(Transcribed page contents)
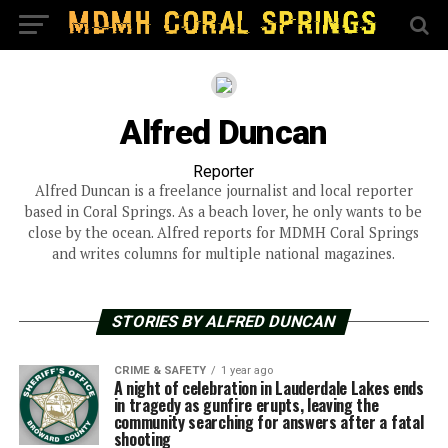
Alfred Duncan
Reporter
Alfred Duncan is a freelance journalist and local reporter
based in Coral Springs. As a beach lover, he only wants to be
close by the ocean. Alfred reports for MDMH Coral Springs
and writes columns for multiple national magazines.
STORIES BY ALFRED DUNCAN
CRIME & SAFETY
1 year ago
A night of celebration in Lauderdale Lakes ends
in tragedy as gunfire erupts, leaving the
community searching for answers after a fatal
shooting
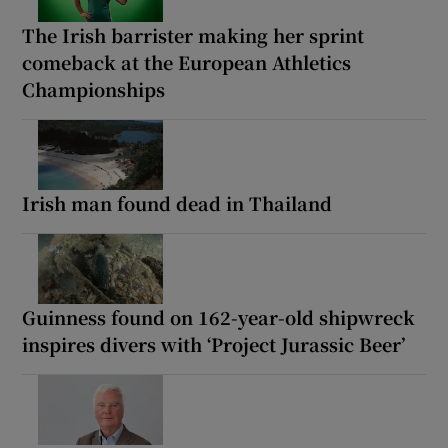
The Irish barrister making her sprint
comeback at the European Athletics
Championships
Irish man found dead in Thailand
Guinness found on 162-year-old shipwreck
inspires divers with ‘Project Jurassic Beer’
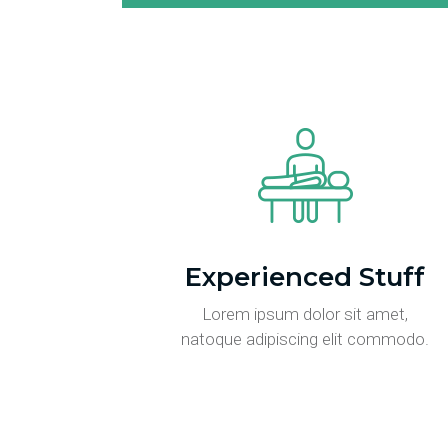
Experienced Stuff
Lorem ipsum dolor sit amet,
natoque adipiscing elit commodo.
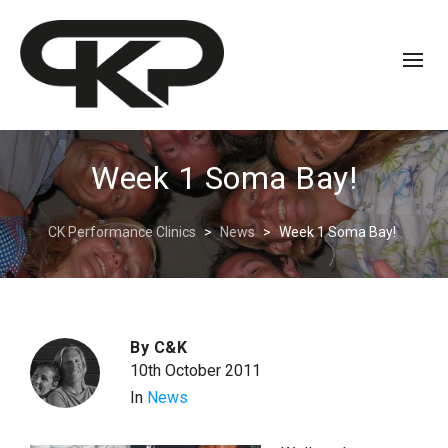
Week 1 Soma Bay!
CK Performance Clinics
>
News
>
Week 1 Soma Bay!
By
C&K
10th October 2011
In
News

* * *

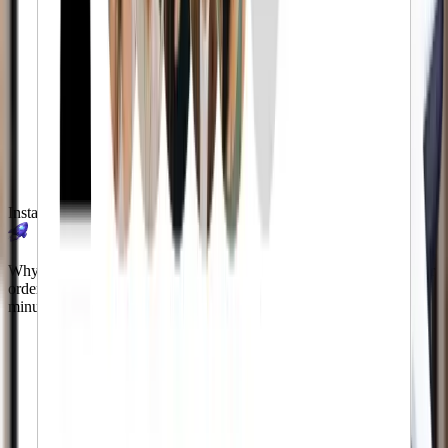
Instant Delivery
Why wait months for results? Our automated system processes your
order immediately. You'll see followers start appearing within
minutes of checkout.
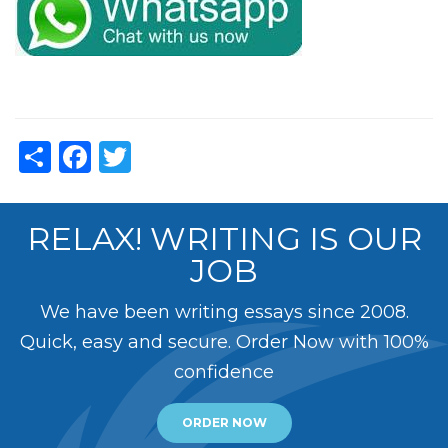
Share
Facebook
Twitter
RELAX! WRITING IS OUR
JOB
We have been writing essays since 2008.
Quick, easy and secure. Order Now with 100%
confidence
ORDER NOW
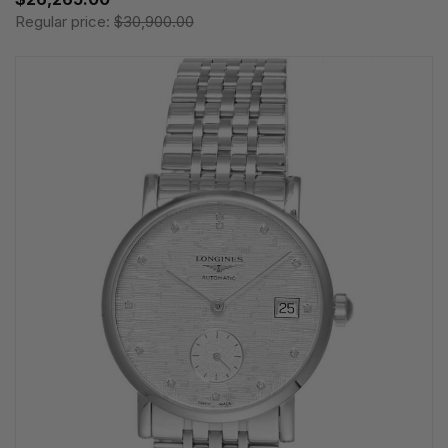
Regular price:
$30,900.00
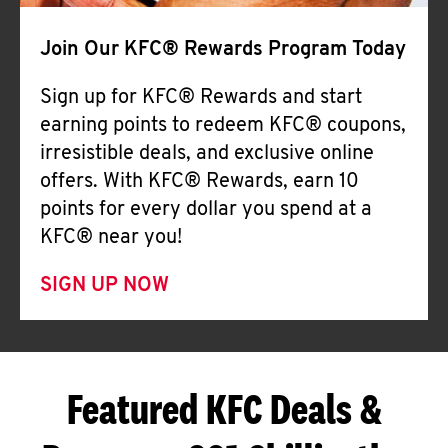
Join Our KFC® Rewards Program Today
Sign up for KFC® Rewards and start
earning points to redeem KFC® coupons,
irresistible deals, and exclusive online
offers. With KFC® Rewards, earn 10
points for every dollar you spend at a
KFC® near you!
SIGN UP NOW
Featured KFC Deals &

==

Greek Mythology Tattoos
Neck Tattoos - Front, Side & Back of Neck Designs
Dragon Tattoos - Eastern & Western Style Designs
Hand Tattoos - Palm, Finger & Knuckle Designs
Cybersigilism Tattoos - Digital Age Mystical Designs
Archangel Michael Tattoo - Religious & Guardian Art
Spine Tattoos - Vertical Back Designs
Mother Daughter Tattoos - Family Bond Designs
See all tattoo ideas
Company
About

• **To do**
Find the word "year" in the records, and report each line that has it.

• **Written answer**
1 year ago
Guinness found on 162-year-old shipwreck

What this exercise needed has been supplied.